[Saved data entries]
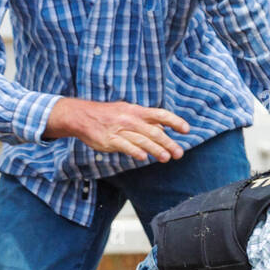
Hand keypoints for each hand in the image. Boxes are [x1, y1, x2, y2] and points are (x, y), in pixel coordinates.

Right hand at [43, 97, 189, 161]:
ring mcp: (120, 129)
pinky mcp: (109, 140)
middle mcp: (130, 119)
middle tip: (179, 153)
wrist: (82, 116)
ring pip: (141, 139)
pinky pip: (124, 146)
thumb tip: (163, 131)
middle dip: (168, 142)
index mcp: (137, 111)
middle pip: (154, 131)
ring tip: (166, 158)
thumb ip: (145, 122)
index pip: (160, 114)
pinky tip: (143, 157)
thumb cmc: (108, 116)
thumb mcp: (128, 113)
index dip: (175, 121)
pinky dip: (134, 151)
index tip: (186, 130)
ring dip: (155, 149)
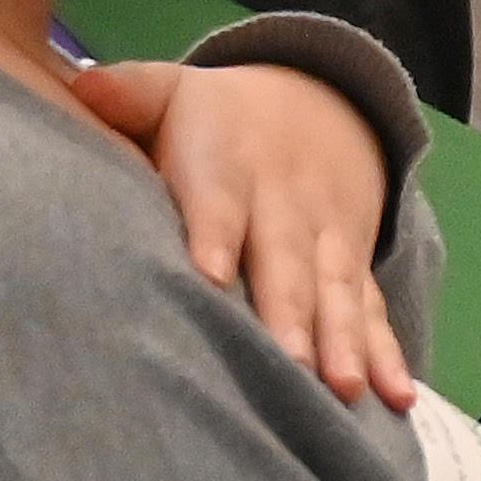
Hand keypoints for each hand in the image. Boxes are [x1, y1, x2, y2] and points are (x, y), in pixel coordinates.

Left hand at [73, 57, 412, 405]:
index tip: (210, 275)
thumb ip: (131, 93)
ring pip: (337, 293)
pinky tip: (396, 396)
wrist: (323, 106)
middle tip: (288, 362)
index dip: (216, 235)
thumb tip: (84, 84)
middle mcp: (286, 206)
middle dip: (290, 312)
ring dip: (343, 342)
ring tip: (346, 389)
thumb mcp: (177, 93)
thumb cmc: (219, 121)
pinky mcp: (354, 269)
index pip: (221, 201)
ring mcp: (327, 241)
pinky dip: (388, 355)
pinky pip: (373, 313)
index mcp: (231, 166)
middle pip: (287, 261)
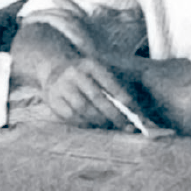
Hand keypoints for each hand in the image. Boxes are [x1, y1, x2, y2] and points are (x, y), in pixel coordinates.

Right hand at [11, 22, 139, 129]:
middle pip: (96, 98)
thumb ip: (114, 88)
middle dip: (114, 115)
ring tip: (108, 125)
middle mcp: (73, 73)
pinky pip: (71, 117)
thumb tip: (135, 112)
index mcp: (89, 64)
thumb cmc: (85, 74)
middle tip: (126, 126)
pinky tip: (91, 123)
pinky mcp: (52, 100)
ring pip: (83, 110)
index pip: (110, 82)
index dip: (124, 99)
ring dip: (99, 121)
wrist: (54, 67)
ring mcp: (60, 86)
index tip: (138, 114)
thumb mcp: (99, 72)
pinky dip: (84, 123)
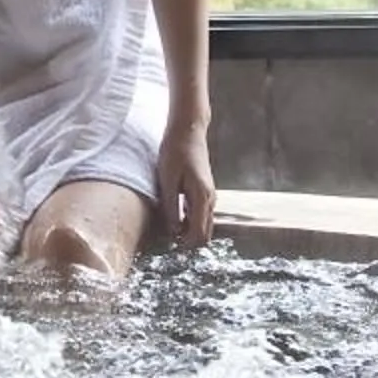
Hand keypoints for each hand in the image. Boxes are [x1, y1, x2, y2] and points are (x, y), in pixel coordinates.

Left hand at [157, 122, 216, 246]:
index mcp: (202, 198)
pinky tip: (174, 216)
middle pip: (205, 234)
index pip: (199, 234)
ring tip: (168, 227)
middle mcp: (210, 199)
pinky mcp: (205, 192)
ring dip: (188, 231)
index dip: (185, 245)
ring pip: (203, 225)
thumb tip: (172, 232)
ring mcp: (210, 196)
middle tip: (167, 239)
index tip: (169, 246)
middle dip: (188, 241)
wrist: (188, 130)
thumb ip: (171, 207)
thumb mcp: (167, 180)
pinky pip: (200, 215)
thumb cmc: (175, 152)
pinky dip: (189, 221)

◆ **DESCRIPTION OF THE TASK**
Above are some entries; copy exactly the lines from the line with "index mcp: (137, 111)" through the line with "index pip: (110, 82)", both included, but none of the pictures.

◆ **THE ANSWER**
index mcp: (137, 111)
middle pip: (154, 131)
ring tip: (166, 158)
thumb ip: (145, 122)
index pip: (160, 114)
pinky tip: (143, 157)
thumb cmc: (108, 116)
thumb mcp: (128, 113)
index dip: (175, 121)
pinky dip: (134, 151)
index tip: (186, 130)
ring dip: (155, 149)
Hand keypoints for each hand in the image. Boxes are [x1, y1, x2, y2] and points are (x, y), in pixel coordinates.

Left hand at [73, 57, 412, 405]:
index tip: (210, 275)
thumb ip: (131, 93)
ring pip: (337, 293)
pinky tip: (396, 396)
wrist: (323, 106)
middle tip: (288, 362)
index dip: (216, 235)
thumb tip: (84, 84)
middle mcp: (286, 206)
middle dip: (290, 312)
ring dip: (343, 342)
ring tip: (346, 389)
thumb mcp: (177, 93)
thumb cmc: (219, 121)
pinky mcp: (354, 269)
index pip: (221, 201)
ring mcp: (327, 241)
pinky dip: (388, 355)
pinky pip: (373, 313)
index mcp: (231, 166)
middle pip: (287, 261)
Hand keypoints for each hand in the image. Boxes are [x1, y1, x2, y2] and points are (x, y), in pixel coordinates.

Right hand at [11, 22, 139, 129]:
middle pip: (96, 98)
thumb ip: (114, 88)
middle dip: (114, 115)
ring tip: (108, 125)
middle mcp: (73, 73)
pinky pip: (71, 117)
thumb tip: (135, 112)
index mcp: (89, 64)
thumb cmc: (85, 74)
middle tip: (126, 126)
pinky tip: (91, 123)
pinky mcp: (52, 100)
ring pip: (83, 110)
index pip: (110, 82)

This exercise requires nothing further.